### Selected extract
It was British Sandwich Week last week (14-20 May), but according to Mintel’s recently released British Lifestyles report, which tracks spending across all major consumer markets, bread use is going stale. Just one third (34 per cent) of Brits reported eating sliced bread at least once a day in 2016 – down from 47 per cent in 2014.

Following suit, sales of prepacked bread also declined by 10 per cent in 2016, according to Mintel.

However, figures from the British Sandwich Association reveal British consumers eat more than 11.5 billion sandwiches each year, which is enough to go around the world roughly 44 times should they be laid end to end. More than half of these sandwiches were made and eaten in the home.

### Tasks
A - How would you render this sentence from the passage on British bread eating in Spanish: "Following suit, sales of prepacked bread also declined by 10 per cent in 2016, according to Mintel."
B - Can you extend the passage on British bread and sandwich eating with a few sentences that follow on from its final line?

### Data segment
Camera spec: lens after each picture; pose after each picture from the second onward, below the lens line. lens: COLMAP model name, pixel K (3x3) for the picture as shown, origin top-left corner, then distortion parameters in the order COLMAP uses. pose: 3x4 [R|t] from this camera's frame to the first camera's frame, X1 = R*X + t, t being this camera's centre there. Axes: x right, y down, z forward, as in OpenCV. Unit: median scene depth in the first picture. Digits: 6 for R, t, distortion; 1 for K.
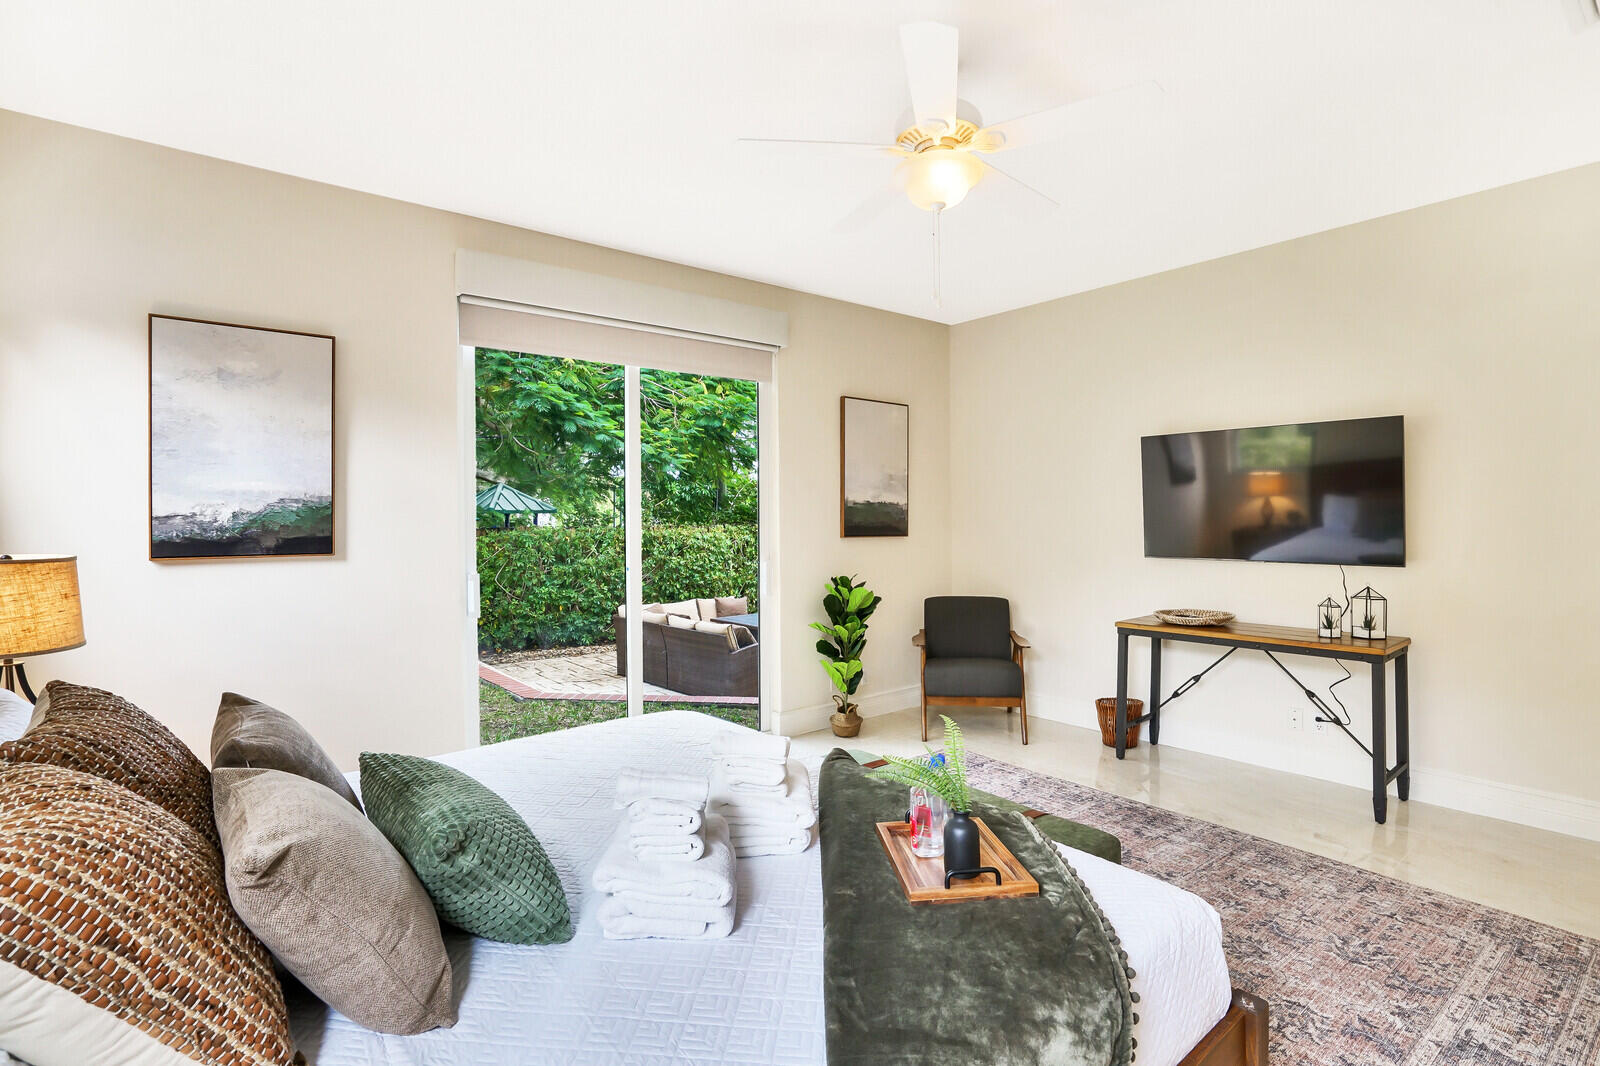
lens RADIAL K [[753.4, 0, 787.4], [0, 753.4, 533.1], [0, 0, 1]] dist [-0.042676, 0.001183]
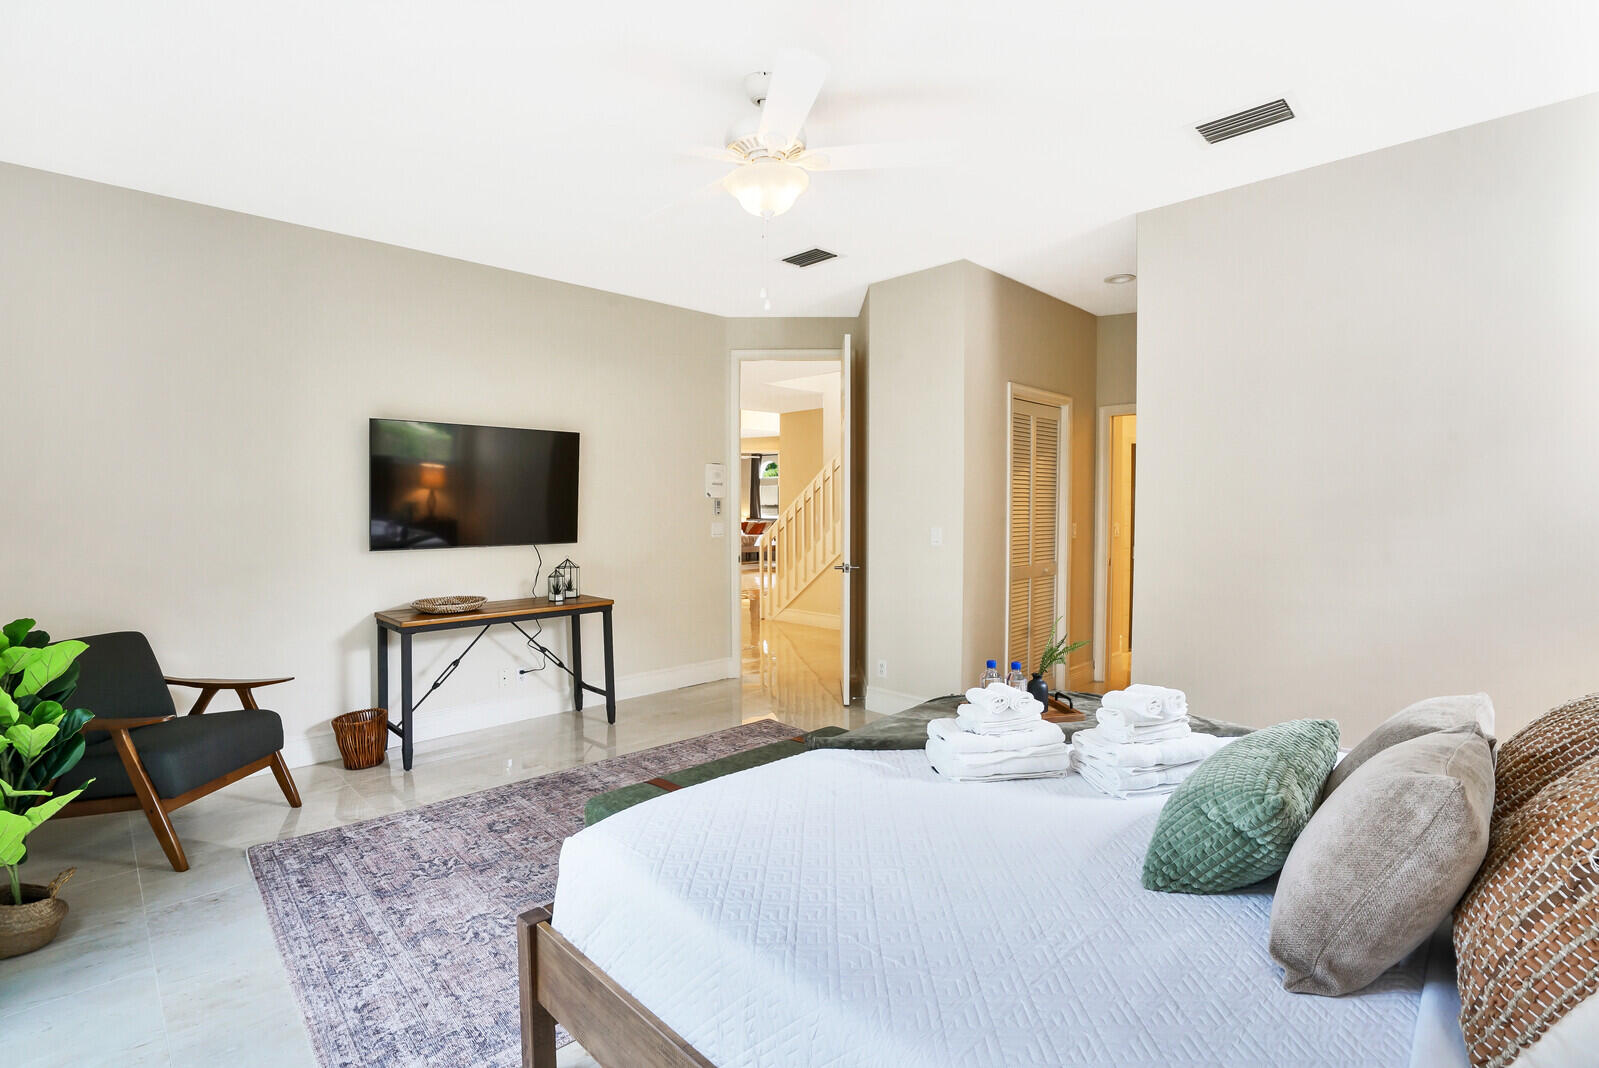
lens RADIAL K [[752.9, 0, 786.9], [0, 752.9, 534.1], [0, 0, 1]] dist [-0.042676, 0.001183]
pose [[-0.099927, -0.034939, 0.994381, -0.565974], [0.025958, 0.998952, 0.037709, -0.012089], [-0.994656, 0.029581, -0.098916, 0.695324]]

### Responses to the exercise
A - Siguiendo la misma tendencia, las ventas de pan envasado también cayeron un 10 por ciento en 2016, según Mintel.

B -
While around 57 per cent of all commercially bought sandwiches are made with traditional square sandwich bread, the decline in sliced bread sales may be linked to a rise in other forms of bread. Wraps, for example, account for about five per cent of all sandwich sales in major retailers, while panini sandwiches are also gaining in popularity – last year their sales rose by 14 per cent in major retailers, although they still only account for around two per cent of sandwich sales. Baguettes are also popular, accounting for around 10 per cent of commercially made sandwiches (British Sandwich Association).

Mintel reports that one in five Brits (22 per cent) are limiting their carbohydrate intake, so that may also be a factor, and let’s not forget that bread is the most wasted food in UK homes, with over 240 million slices thrown away every year, so perhaps consumers have been playing their part in the war on waste by only buying what they need.